When Good Safety Intentions Go Bad

Too few workers, too much to do, and too little time to do it can undermine the best of high-tech safety fixes.


It would be nice if the magic (if expensive) solution to dangerous errors in hospitals were largely a matter of bringing in technology like electronic medical records and bar-code readers. But, as an entry by a nursing consultant on a patient safety listserv run by the National Patient Safety Foundation reminded me, adding seemingly fail-safe technology is no guarantee that harried people will use it properly. Take, for example, how medications are distributed to patients.

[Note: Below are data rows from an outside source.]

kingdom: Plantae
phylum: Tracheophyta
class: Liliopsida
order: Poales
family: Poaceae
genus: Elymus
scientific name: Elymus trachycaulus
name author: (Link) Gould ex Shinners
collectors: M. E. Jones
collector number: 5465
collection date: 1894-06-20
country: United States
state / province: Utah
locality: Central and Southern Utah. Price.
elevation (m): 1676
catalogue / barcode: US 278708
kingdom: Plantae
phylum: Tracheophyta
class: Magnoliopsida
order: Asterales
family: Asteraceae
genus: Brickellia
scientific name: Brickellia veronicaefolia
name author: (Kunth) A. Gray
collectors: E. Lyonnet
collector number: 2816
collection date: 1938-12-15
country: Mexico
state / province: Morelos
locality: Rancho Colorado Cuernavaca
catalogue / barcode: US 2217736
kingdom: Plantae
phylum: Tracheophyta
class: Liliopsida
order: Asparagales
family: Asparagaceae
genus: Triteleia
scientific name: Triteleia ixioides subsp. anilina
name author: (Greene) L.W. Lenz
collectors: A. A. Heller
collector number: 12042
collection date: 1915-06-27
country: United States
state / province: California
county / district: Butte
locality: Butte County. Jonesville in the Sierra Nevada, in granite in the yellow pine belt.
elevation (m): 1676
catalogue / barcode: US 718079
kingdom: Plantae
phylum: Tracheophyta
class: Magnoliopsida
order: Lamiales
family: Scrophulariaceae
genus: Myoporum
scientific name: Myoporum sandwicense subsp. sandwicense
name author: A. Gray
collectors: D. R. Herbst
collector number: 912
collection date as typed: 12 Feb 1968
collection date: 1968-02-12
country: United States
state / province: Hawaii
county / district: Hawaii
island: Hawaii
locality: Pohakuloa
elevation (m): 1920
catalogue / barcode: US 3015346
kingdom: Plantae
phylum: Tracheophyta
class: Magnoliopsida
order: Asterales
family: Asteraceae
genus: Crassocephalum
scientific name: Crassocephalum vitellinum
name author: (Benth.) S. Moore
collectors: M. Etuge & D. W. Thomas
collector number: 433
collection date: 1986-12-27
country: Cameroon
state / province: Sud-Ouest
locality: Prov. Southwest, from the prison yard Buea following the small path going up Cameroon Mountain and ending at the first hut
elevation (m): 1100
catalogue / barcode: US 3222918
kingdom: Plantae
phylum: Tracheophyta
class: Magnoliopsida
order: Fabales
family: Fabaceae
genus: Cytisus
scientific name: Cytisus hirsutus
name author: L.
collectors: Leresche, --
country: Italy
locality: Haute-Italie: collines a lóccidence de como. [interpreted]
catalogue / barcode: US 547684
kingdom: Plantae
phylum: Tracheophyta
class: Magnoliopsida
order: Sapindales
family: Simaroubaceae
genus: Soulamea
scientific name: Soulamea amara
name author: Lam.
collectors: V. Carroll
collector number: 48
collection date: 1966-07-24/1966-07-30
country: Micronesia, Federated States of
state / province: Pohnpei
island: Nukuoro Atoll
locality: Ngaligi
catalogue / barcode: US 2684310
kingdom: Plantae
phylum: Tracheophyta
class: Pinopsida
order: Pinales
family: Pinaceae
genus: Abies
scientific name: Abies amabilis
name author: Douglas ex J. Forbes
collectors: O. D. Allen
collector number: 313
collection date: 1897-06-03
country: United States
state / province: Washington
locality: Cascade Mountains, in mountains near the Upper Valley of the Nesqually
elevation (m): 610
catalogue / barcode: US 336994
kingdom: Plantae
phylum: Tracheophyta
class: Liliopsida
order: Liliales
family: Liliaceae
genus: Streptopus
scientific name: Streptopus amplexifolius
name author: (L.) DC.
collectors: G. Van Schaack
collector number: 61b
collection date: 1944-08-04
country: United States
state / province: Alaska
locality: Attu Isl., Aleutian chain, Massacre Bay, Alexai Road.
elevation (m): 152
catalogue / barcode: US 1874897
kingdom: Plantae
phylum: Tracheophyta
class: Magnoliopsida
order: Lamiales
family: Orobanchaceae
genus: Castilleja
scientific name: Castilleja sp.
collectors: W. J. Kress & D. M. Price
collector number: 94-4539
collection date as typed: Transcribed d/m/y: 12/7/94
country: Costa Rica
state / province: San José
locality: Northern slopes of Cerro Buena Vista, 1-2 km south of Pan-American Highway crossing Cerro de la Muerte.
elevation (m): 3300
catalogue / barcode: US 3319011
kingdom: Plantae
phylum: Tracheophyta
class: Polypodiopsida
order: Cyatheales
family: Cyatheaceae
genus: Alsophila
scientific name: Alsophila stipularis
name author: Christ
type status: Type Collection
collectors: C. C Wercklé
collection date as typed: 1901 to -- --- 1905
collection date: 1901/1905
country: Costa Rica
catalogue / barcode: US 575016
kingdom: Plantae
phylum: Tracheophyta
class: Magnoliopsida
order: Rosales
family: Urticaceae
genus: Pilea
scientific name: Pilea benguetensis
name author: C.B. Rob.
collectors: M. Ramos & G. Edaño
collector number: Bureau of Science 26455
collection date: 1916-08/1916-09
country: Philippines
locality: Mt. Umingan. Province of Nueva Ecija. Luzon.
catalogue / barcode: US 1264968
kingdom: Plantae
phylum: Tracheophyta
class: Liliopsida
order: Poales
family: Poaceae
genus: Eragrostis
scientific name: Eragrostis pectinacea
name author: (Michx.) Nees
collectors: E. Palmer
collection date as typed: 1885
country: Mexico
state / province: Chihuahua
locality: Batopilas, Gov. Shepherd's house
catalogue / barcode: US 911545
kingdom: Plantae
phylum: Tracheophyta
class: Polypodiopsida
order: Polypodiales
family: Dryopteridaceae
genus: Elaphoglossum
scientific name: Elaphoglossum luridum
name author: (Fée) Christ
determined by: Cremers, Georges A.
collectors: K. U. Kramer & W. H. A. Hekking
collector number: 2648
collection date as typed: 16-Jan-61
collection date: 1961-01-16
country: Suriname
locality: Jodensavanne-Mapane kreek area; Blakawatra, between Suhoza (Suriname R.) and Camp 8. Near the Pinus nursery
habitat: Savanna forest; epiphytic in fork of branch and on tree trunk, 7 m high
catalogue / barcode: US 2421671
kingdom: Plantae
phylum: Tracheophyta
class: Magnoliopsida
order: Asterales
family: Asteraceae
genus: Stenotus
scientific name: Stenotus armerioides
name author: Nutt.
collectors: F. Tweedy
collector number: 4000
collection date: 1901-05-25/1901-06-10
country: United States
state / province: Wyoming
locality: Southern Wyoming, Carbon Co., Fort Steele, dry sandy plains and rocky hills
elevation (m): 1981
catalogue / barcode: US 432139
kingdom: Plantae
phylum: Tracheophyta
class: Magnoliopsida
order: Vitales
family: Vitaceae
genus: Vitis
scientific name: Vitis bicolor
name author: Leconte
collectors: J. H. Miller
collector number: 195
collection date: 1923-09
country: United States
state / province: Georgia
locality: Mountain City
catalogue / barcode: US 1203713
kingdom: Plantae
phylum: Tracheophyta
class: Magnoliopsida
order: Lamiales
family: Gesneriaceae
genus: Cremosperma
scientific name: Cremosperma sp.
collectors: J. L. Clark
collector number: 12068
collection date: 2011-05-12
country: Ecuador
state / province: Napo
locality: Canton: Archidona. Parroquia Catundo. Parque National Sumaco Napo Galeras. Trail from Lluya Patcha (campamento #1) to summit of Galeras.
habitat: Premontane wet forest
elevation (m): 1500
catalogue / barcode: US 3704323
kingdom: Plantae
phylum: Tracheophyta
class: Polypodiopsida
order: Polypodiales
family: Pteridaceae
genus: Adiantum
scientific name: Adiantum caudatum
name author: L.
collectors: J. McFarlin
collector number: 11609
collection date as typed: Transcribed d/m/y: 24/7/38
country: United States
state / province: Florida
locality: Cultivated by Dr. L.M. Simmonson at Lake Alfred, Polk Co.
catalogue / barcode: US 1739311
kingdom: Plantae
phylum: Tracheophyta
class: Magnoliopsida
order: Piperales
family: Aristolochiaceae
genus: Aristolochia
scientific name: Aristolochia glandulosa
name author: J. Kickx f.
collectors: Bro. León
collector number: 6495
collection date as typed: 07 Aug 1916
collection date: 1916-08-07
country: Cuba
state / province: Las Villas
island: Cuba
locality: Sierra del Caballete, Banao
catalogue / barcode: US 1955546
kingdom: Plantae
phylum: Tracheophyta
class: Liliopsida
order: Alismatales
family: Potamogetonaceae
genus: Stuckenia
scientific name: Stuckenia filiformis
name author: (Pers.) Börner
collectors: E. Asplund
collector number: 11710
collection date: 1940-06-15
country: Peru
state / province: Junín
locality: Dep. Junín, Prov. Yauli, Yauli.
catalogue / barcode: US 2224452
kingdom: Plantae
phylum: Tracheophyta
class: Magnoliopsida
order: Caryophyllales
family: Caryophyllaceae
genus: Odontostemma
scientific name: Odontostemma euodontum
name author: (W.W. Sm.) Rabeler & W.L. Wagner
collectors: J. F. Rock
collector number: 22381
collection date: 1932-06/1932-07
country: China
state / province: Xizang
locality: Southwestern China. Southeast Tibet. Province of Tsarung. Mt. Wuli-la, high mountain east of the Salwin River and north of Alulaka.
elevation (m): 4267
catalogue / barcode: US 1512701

Many hospitals now use automatic dispensing machines to ensure that the right patient gets the right drug in the right dose. Each patient's information and medications are stored in the computerized device, which unlocks when a nurse enters the correct information on a keyboard or touchscreen and makes the drugs available, each one labeled with the patient's name.

So far so good. Most of the time, however, the machine sits in one spot. Nurses are busy, and at hospitals where there aren't enough of them—quite a few—they have to hustle. To keep from having to make a round trip to the cart for each patient, it's tempting to take out medications for more than one patient, put the drugs on a tray or cart, and dole them out patient by patient. Some nurses succumb. Of course, that completely voids the security provisions of the automatic dispenser. But can you blame them?